In this article I show that for any probability P | 0 < P < 1, the risk-minimizing estimate for P is .5. This can be expanded to proportional estimates of frequency, value, and more.
For example, let's say that the rate of consumption of cheeseburgers, C, is known to be less than the rate of consumption of hotdogs, H, and greater than zero, although the specific rates of consumption of hot dogs and cheeseburgers are unknown. Under these assumptions we know that 0 < C < H. We can rationally estimate C = .5H to minimize risk.

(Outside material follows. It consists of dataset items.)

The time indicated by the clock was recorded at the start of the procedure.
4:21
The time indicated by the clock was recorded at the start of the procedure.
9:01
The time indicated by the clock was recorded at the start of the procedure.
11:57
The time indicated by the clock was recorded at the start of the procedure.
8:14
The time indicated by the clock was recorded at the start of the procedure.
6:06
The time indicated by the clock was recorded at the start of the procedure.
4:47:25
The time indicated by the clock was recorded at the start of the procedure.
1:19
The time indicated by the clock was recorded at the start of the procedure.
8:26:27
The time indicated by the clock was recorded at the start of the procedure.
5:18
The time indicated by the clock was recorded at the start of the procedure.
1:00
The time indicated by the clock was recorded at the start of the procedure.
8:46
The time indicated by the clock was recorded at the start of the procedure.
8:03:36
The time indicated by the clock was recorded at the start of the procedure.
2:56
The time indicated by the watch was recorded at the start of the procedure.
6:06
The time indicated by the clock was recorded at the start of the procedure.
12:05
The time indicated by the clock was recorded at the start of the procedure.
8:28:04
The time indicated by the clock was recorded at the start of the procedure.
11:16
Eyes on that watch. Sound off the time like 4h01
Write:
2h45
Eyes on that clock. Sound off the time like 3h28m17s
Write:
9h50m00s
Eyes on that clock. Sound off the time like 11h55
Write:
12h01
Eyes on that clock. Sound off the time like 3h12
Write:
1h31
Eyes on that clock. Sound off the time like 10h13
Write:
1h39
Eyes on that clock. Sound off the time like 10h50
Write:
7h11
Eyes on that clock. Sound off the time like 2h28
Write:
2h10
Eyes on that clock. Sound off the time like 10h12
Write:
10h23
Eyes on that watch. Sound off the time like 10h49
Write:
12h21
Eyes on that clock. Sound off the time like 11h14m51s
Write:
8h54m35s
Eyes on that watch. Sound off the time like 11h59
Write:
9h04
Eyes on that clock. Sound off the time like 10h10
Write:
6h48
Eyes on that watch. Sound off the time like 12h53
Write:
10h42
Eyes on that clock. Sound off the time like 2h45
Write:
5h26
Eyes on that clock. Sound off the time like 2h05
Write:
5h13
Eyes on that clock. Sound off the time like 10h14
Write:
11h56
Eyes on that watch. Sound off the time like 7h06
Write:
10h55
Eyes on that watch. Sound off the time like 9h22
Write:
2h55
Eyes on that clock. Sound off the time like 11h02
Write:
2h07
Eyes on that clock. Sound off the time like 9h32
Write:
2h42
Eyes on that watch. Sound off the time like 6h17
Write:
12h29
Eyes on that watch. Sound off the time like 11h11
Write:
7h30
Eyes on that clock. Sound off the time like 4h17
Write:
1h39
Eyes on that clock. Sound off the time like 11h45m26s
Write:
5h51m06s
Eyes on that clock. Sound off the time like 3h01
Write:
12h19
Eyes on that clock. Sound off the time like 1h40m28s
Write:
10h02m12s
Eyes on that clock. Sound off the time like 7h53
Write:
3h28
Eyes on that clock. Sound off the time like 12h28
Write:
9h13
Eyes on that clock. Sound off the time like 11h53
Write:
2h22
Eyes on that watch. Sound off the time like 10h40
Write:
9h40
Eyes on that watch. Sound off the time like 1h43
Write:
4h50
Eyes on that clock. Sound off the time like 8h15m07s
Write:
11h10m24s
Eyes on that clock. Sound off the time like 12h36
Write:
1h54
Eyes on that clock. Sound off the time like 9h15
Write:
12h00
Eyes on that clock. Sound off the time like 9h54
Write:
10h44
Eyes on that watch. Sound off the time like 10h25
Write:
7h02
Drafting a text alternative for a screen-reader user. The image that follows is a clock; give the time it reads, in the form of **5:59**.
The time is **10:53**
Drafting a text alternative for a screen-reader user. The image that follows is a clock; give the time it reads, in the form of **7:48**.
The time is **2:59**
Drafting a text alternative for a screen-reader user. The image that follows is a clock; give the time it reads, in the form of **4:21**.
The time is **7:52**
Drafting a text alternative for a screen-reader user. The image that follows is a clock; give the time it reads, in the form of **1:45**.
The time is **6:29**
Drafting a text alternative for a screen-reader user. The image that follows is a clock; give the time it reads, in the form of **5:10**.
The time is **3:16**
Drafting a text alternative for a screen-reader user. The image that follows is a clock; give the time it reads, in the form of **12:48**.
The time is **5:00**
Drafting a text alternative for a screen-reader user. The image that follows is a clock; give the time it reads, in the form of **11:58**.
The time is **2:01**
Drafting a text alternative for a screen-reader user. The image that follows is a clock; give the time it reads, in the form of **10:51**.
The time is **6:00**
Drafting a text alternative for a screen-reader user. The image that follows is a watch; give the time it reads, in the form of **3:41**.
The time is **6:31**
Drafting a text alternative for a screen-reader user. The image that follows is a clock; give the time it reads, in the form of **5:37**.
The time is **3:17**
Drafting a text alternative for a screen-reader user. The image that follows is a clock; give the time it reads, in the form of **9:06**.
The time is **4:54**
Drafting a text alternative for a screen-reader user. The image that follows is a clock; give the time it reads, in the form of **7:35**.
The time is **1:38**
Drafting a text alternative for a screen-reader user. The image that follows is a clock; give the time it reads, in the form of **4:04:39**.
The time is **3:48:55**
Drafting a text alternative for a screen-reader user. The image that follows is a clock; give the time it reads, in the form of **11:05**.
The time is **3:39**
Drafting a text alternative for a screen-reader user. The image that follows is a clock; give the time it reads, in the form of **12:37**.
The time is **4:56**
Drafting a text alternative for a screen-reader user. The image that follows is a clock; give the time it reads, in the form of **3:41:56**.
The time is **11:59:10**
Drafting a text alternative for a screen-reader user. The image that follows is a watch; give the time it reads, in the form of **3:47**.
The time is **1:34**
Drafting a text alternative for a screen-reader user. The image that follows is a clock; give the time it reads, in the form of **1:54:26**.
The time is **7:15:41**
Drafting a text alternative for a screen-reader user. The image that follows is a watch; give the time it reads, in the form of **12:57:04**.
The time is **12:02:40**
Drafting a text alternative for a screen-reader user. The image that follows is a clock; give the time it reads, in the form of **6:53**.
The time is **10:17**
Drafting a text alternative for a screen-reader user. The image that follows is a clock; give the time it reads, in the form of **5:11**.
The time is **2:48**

This is essentially a priori probabilistic reasoning or deductive statistical reasoning. There is a large problem here which is, \"If you don't know the specific rates then how would you know which is greater?\" I call this the Supposition Problem. The short answer is that sometimes you know, sometimes you don't know with certainty but you have a good indication, and sometimes you have no clue but you are in a situation where a decision must be made and this approach amounts to rigorous guessing which is better than non-rigorous guessing. Two cases where we have good reason to apply this method are:
- Ordinal data lacking cardinal data. We know that A is less than or before B, just not by how much.
- Quantified opinion, intuition, or connoisseurship. We are dealing with experts than know that A is more frequent or better than B, but they don't know precisely by what degree. In other words, this translates into ordinal data.